Passage formidable. Tournant effrayant. Sentier étroit semé de petites pierres rondes, dont le coude se dessine abrupt sur l’abîme et sur le ciel. La mule s’arrêta court, je la sentais trembler sous moi de tous ses membres. Mais il fallait avancer. And’usted me cria Escumuturra. Je pousse la mule, elle s’appuie sur ses jarrets de derrière, s’élance, les pierres roulent sous ses pieds dans le précipice ; elle passe d’un bond.



cuisine.

On ne sait quelle viande on mange. C’est rouge, mince et dur. — Est-ce du bœuf, du cochon, du mouton, du chien, du cheval, du chameau, de l’ours ? — C’est du veau.


Pamplona. — Qu’est-ce que cela ? m’écriai-je avec horreur. On me répondit avec calme : de la langosta. Je me rappelai alors que la marée vient à mulet.

Une chose à l’huile. On mâche. Les dents s’enchevêtrent dans des cheveux. Perruque à la barigoule.

Des herbes à goût pharmaceutique apprêtées à l’huile rance en guise de haricots verts à l’anglaise.

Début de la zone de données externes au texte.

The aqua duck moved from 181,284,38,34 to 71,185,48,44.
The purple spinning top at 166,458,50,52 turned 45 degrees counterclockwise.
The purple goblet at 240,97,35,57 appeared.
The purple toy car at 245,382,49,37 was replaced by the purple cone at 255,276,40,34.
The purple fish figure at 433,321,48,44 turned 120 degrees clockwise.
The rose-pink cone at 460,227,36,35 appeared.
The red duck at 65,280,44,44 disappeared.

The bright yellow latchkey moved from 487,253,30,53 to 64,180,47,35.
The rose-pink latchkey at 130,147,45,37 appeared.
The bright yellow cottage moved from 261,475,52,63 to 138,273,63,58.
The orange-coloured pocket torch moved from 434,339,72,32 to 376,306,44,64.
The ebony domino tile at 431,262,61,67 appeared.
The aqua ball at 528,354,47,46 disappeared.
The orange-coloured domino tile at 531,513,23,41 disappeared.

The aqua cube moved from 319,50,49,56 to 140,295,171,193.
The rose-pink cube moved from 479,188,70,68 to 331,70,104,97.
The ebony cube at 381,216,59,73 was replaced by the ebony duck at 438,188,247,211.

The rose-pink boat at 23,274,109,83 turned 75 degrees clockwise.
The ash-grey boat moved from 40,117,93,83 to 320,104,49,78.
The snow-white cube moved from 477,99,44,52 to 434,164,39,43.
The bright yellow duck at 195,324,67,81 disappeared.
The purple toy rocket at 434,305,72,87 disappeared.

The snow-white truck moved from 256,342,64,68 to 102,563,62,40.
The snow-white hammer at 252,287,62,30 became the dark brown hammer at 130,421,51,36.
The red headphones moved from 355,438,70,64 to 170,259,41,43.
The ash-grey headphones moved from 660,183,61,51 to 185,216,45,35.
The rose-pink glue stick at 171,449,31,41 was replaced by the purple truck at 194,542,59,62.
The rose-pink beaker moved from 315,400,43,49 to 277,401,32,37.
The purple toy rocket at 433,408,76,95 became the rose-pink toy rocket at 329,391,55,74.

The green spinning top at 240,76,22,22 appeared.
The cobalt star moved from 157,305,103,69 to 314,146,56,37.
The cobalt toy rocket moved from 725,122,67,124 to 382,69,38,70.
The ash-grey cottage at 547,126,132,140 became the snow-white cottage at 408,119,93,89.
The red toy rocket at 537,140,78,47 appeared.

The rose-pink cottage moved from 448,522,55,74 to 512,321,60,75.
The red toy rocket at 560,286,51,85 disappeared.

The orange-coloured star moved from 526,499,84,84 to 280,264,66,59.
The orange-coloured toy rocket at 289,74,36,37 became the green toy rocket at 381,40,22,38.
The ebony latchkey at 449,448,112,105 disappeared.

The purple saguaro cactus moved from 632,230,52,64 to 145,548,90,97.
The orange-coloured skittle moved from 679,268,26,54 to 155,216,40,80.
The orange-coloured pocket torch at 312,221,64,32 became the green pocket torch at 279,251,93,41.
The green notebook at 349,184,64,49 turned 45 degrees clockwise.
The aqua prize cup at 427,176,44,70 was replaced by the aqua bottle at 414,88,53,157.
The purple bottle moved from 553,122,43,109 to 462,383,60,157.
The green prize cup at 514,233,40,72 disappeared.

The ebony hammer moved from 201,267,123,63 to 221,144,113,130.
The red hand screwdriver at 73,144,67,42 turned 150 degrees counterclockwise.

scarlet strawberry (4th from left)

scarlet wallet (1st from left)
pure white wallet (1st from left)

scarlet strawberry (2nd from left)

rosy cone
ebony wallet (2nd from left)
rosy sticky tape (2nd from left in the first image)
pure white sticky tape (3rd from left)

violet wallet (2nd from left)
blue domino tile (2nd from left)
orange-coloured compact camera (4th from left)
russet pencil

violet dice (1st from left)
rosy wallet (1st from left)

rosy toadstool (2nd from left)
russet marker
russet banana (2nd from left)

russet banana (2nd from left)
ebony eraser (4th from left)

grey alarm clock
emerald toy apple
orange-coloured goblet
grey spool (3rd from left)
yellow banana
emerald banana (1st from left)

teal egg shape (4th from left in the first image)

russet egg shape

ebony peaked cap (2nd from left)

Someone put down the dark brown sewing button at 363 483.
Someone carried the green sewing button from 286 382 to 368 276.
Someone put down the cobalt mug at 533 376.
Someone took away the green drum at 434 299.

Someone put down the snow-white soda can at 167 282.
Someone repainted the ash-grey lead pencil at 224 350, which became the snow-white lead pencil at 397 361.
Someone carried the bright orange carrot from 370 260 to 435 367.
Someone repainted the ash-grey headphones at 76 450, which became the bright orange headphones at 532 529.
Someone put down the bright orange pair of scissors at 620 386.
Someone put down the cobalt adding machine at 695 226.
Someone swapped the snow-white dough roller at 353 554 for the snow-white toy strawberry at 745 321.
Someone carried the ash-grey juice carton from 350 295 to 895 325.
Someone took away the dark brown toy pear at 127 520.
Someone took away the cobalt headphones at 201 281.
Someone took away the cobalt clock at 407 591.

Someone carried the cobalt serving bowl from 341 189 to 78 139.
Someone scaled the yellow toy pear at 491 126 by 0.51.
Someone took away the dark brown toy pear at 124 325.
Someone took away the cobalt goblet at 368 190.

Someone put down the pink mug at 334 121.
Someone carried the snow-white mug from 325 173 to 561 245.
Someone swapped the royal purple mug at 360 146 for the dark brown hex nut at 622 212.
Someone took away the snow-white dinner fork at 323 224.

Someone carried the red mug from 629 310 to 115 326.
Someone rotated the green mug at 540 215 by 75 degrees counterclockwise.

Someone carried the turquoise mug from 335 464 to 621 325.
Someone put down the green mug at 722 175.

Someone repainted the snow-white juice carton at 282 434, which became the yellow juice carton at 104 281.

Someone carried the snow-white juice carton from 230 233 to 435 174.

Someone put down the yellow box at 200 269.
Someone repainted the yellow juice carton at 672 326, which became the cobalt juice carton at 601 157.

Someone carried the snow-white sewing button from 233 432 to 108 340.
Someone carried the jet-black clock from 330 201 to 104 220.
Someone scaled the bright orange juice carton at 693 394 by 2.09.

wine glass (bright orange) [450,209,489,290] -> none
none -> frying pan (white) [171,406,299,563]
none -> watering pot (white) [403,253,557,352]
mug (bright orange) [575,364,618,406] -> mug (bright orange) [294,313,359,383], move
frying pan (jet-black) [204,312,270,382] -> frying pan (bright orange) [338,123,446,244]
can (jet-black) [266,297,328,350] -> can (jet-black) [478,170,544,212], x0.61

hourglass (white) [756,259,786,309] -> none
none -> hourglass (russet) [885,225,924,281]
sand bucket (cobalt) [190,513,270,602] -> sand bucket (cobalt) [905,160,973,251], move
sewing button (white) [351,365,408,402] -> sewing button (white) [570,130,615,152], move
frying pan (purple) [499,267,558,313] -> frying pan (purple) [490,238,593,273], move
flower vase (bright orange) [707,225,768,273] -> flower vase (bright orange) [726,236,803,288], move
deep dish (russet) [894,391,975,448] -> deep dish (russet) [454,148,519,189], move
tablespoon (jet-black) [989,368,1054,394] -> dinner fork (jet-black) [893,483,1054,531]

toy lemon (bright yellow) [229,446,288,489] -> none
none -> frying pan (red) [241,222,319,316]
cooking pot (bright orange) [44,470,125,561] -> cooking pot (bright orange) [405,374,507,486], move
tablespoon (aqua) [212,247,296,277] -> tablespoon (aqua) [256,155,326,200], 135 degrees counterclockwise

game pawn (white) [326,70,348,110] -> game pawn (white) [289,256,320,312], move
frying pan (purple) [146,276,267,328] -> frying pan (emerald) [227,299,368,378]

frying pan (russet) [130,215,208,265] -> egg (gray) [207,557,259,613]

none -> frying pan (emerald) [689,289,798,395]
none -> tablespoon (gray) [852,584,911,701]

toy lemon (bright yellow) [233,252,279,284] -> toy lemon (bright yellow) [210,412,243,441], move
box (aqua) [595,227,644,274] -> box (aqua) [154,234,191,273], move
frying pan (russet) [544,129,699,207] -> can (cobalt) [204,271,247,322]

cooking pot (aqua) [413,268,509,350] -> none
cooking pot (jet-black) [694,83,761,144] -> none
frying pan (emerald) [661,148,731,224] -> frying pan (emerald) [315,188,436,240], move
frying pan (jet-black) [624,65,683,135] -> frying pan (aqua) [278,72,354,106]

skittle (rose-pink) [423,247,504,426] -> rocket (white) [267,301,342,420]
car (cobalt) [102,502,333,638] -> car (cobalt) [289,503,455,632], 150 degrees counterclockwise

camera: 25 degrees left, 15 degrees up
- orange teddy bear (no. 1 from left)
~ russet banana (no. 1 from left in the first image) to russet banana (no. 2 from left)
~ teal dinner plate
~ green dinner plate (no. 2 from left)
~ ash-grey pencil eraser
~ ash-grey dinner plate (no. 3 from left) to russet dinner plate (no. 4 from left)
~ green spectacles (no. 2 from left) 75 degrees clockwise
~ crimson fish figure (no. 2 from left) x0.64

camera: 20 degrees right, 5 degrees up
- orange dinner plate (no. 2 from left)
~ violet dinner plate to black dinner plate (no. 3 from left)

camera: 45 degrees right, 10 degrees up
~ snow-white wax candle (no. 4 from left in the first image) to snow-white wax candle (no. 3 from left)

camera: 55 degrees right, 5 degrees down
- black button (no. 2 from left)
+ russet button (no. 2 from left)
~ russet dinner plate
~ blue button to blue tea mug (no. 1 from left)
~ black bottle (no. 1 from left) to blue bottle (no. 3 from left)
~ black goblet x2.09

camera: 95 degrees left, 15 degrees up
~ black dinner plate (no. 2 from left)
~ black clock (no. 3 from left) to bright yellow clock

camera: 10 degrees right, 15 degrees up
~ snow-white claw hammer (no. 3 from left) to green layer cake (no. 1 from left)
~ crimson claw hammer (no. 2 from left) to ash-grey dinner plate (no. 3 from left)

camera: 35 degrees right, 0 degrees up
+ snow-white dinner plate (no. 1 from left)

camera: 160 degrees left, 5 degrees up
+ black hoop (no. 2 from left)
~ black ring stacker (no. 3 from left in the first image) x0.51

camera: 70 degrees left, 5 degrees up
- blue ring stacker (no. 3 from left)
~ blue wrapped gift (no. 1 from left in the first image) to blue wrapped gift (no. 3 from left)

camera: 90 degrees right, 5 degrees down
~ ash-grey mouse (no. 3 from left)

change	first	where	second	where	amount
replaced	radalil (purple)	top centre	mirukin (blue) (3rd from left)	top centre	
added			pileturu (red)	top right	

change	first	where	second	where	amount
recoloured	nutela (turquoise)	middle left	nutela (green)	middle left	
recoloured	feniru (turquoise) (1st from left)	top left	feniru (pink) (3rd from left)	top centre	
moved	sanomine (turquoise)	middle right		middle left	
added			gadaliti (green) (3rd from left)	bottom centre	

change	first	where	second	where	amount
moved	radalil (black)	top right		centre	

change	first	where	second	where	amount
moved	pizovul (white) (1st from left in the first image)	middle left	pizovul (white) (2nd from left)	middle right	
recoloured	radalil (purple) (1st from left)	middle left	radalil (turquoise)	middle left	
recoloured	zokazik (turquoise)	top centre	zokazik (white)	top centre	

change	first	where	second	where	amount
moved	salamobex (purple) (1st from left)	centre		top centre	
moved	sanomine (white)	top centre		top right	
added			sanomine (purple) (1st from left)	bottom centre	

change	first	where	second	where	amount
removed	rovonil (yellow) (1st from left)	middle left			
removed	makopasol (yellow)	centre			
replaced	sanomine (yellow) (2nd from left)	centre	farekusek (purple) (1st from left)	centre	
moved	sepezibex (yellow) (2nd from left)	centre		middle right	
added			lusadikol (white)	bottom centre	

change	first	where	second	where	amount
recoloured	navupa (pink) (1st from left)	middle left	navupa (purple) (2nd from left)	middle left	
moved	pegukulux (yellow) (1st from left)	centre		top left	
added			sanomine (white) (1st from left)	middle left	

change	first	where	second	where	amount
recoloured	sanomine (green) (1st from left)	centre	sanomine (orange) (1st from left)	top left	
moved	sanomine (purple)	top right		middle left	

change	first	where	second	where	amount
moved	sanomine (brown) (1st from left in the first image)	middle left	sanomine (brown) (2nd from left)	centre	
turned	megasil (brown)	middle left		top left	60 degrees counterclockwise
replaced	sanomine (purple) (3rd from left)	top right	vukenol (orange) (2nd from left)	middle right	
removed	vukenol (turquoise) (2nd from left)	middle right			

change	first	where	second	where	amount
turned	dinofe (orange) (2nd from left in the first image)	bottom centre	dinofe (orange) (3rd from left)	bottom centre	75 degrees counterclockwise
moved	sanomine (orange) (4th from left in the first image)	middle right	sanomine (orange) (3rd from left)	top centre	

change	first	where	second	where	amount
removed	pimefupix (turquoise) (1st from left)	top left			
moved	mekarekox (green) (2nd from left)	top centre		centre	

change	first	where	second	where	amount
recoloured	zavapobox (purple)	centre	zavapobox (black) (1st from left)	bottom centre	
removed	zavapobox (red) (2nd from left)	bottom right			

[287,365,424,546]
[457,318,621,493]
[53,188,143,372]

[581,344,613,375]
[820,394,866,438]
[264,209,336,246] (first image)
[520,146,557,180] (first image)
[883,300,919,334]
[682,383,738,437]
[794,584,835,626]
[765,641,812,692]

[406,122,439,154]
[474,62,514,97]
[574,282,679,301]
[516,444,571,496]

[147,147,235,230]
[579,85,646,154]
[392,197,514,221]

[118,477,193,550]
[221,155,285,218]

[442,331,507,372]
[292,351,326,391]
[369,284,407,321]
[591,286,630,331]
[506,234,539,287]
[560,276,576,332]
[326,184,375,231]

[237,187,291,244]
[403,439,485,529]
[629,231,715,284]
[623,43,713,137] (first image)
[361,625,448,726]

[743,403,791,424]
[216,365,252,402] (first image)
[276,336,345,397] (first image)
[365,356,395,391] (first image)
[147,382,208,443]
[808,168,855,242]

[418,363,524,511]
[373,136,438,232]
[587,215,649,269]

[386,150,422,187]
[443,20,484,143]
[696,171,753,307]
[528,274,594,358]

Pas de sucre. Une sorte de cassonnade jaune mêlée de fourmis et de mouches.

La servante, jambes nues, chasse les mouches avec un bâton orné d’un plumeau pendant que vous dînez.

Pas de beurre. Ni de lait. Ni de café possible. Et cela dans les meilleures auberges.

Partout le safran, le piment, la canelle et le poivre. Toujours du porc sous toutes les formes.



habitants.

Beaucoup de jolies filles, pas de jolies femmes. — Femme aragonaise. Visage basané. Coiffe-fichu d’une blancheur éclatante. Veste d’homme en velours vert-bronze à manches serrées. Jupe noire en drap, mille plis autour de la taille. Bas bleus à reliefs.


Quand on entre ici dans une cabane et qu’on voit cet intérieur indigent et nu, si l’on jette un coup d’œil sur le pays, sur cette nature admirable qui donne tout, qui prodigue tout, blé, maïs, vignes, pommiers, chênes, ormes, pins, montagnes, fleuves, torrents, golfes, mines d’or, d’argent, de plomb, de fer, carrières de grès, de chaux, de plâtre, de granit, de marbre, on se demande comment l’homme a pu faire pour extraire de tant de richesse tant de misère !

Oh ! si cette grande nation trouvait un grand homme, comme elle ferait de grandes choses ! quelle misère ! avoir besoin d’un Napoléon et tomber sur un Espartero !


Ces officiers coquets et busqués aiment trop la parure pour ne pas aimer la gloire.